Ma se scendiamo nel dettaglio ci accorgiamo che non è proprio così.
Prendiamo l’istruzione, per esempio. Sono consapevoli i genitori del nord che avranno, per i propri figli, professori scelti attraverso un concorso regionale con criteri regionali e addirittura programmi scolastici regionali (che magari invece del latino introdurranno il longobardo, e che invece del Manzoni faranno studiare le gesta leggendarie di Alberto da Giussano)?
Sanità, i dubbi più grandi
Andiamo alla sanità. La recente gestione pandemica ha dimostrato che 21 sanità (seppur nell’ambito di un sistema sanitario nazionale) non hanno funzionato benissimo. Cosa accadrebbe con un sistema sanitario esclusivamente regionale, fuori quindi dal SSN, con una gestione che aumenterebbe la depauperazione dell’assistenza sociosanitaria territoriale a dispetto di politiche legate al PNRR che vanno invece verso una rete nazionale di case della salute e ospedali di comunità? Siamo sicuri che, nella sciagurata ipotesi di una nuova pandemia, un sistema sanitario esclusivamente regionale non registri tassi di mortalità più bassi di quelli registrati nelle regioni che si definiscono virtuose (le stesse che chiedono maggiore autonomia oggi) e che hanno, purtroppo, eccelso per i tassi di mortalità altissimi durante la pandemia?
Ecco che, attraverso questi due esempi (ma se ne potrebbero fare altri, sull’energia, sull’ambiente, sulle reti infrastrutturali – strade e ferrovie) ci accorgiamo che il tema principale non è soltanto una questione finanziaria, nel senso di trattenere più risorse finanziarie possibili togliendole alla parte più debole del Paese, come da costante tradizione leghista, o territoriale, facendola passare come un vantaggio per tutti i cittadini del nord.
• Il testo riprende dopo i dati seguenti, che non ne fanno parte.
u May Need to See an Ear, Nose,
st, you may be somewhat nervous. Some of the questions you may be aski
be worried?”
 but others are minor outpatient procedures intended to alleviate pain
Si tace, ad esempio, del rafforzamento incredibile che avrebbero le classi dirigenti regionali a svantaggio di quelle cittadine. E infatti molti Sindaci sono contrari. L’assioma “regioni più forti, cittadini più contenti” è privo di ogni riscontro teorico, scientifico e fattuale.
La questione finanziaria non dev’essere l’unico criterio
La questione finanziaria ci aiuta a fare comprendere come il rischio di depauperamento di risorse esiste non solo per le regioni del sud, ma anche per le aree meno ricche della Lombardia, del Veneto o dell’Emilia Romagna.
Se il portafoglio è l’unico criterio che conta, chi ci assicura che le province più ricche di Torino, Milano, Venezia, o di Bologna non utilizzino lo stesso criterio per sottrarre risorse alle province di Alessandria, Pavia, Belluno o Rimini?
Siamo sicuri che la teoria del “residuo fiscale” (nata in America per perequare dagli stati più ricchi a favore di quelli più poveri e ripresa in Italia per i motivi opposti) non venga presa a pretesto per creare nuove aree di Mezzogiorno anche nel nord del Paese?
E la definizione dei LEP (e il loro conseguente finanziamento) è davvero un provvedimento esclusivamente a favore degli sfortunati meridionali?
Nell’ottica appena descritta, posso affermare, senza timore di essere smentito, che sarebbe un provvedimento a sfavore di tutte le aree a minore capacità fiscale del Paese. Anche di Carvagna. Comune con il più basso reddito pro-capite d’Italia, che stranamente non è in provincia di Vibo Valentia, ma in quella di Como.